Q: Why are people not turning to the left as a result of the economic crisis?
A: It has always been an error to assume that an economic crisis is good for the left. When citizens are scared for their jobs, salaries, and for the future of their children they vote defensively and stay with conservatives. Alas the left parties remained trapped in national cultures. While capital and culture and communications are now transnational, the organisation of left politics is unable to escape the prison of the nation.
Q: In your Newsweek article you say the left must accept the market economy. Why?
A: The question is irrelevant. What matters is not more or less market but efficient markets and inefficient markets. The right can be nationalist and protectionist but this weakens the economic strength of Europe and workers will lose jobs. The left must have a more sophisticated analysis of the new economy. Denunciation of neo-liberalism or the rich or capitalism sounds good on a platform but does not offer a way forward. Without a deep understanding of the new materiality which people experience in different ways the left just repeats the slogans of the last century which are not relevant today.
Q: Why are British voters so hostile to Gordon brown?
A: There are three crises converging in British politics. First the crisis of the end of the 30 year period of deregulated globalised capitalism ending in the banking disaster and the current economic problems which hit the UK like Italy and other nations. Second, the crisis of the end of the Blair-Brown-Mandelson new Labour project shaped in the last decade.

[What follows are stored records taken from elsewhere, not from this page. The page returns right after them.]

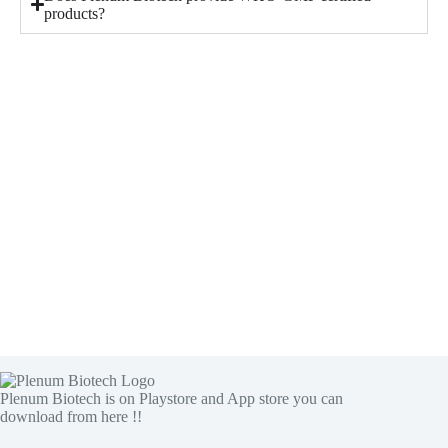
products?
Plenum Biotech is on Playstore and App store you can
download from here !!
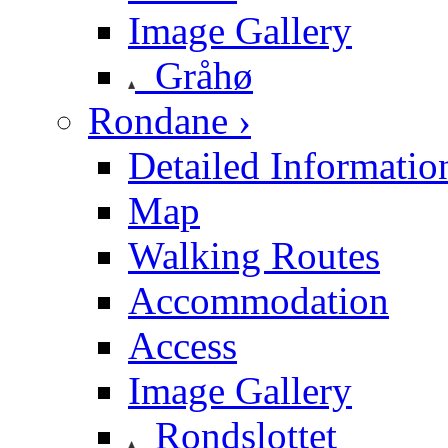
Image Gallery
Gråhø
Rondane ›
Detailed Informatio
Map
Walking Routes
Accommodation
Access
Image Gallery
Rondslottet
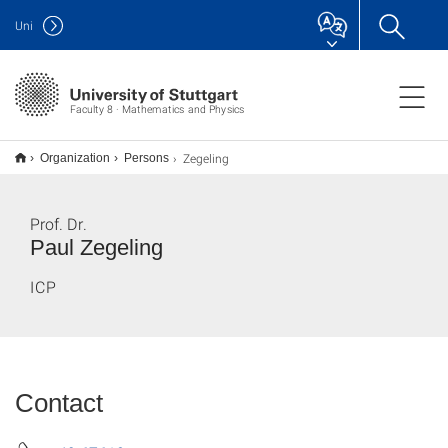
Uni
Faculty 8 · Mathematics and Physics
Zegeling
Organization
Persons
Prof. Dr.
Paul Zegeling
ICP
Contact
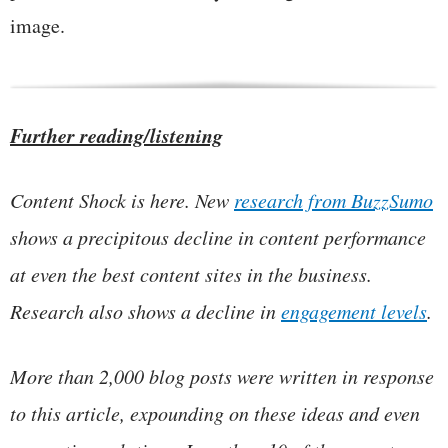
image.
Further reading/listening
Content Shock is here. New
research from BuzzSumo
shows a precipitous decline in content performance
at even the best content sites in the business.
Research also shows a decline in
engagement levels
.
More than 2,000 blog posts were written in response
to this article, expounding on these ideas and even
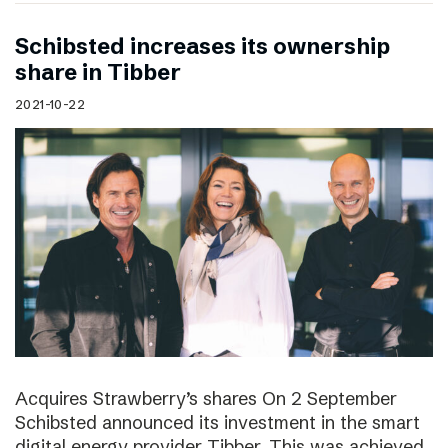
Schibsted increases its ownership
share in Tibber
2021-10-22
Acquires Strawberry’s shares On 2 September
Schibsted announced its investment in the smart
digital energy provider Tibber. This was achieved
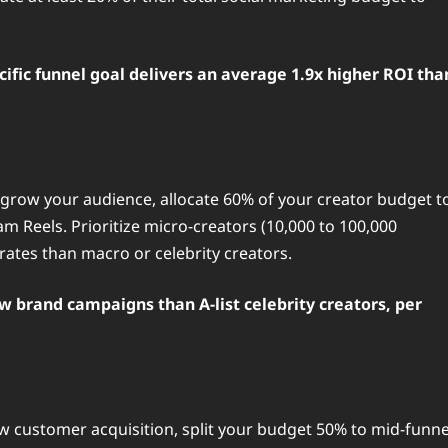
cific funnel goal delivers an average 1.9x higher ROI tha
d grow your audience, allocate 60% of your creator budget t
m Reels. Prioritize micro-creators (10,000 to 100,000
ates than macro or celebrity creators.
ew brand campaigns than A-list celebrity creators, per
 customer acquisition, split your budget 50% to mid-funne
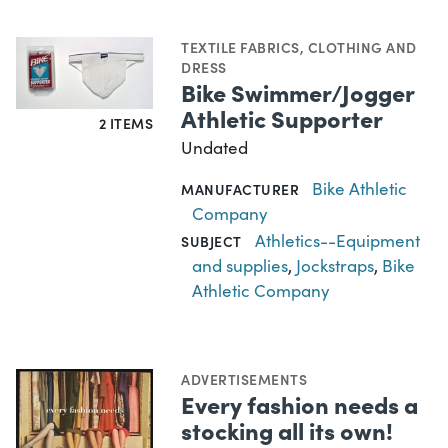
TEXTILE FABRICS
,
CLOTHING AND
DRESS
Bike Swimmer/Jogger
Athletic Supporter
2 ITEMS
Undated
Bike Athletic
MANUFACTURER
Company
Athletics--Equipment
SUBJECT
and supplies
,
Jockstraps
,
Bike
Athletic Company
ADVERTISEMENTS
Every fashion needs a
stocking all its own!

It gave Britain its longest period of hegemonic social democratic rule but now has lost force. Third, the crisis of the end of a parliamentary culture and manner of behaving of MPs in Britain, exposed in the expenses scandal. All countries suffer from the first crisis – the end of the 30 year “Enrichissez-vous” era with the consequent collapse of credit, growth and jobs. But Britain has to face the two other crises – the end of the new Labour era and the end of a parliamentary system. This triple crisis coincides with prime minister Gordon Brown who is brilliant at economic policy but less strong at populist communication via television with citizens. But as prime minister he gets the blame.
Q: What models can the left follow now that the Tony Blair 3rd way appears to have died?
A: There is no single model to follow. The differences between the German Social Democrats and the French Socialists are bigger than between Blairism and other European models. There are elements from each successful European democratic left model that can be transferred from country to country but political responses must be flexible and varied, not a simplistic imitation of a programme rooted in the time and space of one part of Europe
Q: Immigration now seems as big a theme as unemployment as the victory of the BNP or the Northern League in Italy and other xenophobic parties shows. Has the left an answer?
A: Immigration can be accommodated by a growing economy. But it is true that many, if not most, asylum seekers are in fact trafficked by criminal gangs. The left should be much clearer in exposing criminal trafficking of fake asylum seekers. But Europe’s protectionist agricultural policy keeps Africa in poverty. If Africans cannot export their goods to Europe they export themselves.
Q: For progressives is it also a question of leadership?
A: One cannot divorce politics and personality. The left lacks convincing leaders but leaders must be convinced and confident themselves and this is not the case in many countries. There may be some hope in Nordic nations where a new generation of younger women leaders are shaping a 21st century social democracy in place of 20th century former communists and statist socialists who are not really convinced by the historic compromises of social democracy in the style of a Willy Brandt or Felipe Gonzalez. The left’s vulgar anti-Americanism is rejected by workers who understand the fascism of a Saddam Hussain or Al Qaeda and want strong action taken to defend universal values against terrorism and Islamist anti-democratic fundamentalism.
Q: Which are the most interesting left parties at work globally today?
A: Zapatero’s combination of open economics and cultural-social reform is interesting though the Spanish economy which depended so much on housing now looks very weak. The left-liberal parties in Australia and Canada should be examined as well as progressive political experiments in some US states. We should look at Brazil and Chile. The left in Europe is content to run cities and regions but remains uncertain about the conquest of state power which requires alliances with the bourgeoisie and global capital.
Q: Can the left learn from Obama’s victory?
A: Obama is a response to Bush. No Bush, no Obama. He maintains a strong military profile and is increasing the war on terror in Afghanistan. It is not clear that the US Congress will vote universal health care and Obama may start to look like Jimmy Carter soon. I hope not, but the European left lives in a different region of the world with its own history and ways of seeing the world and changing it. America remains a world centre of freedom and democracy where the rights of women, of ethnic minorities, gays, journalists, university researchers as well as a clear separation of powers is much stronger than in Europe. Thus the crude anti-Americanism of the European left dating back to post-war communism and endorsed by the European progressive intelligentsia has been a disaster. The real enemies of the left are those who deny freedom, stone gays, place women under men’s control, and stop free publishing. But the left finds it easier to excuse a Putin or admire the tyrants of China or even the brothers Castro and their island dictatorship than make common cause with American progressives. So the best lesson to learn from Obama is to stop hating American freedom and democracy and denounce the true enemies of liberty and justice.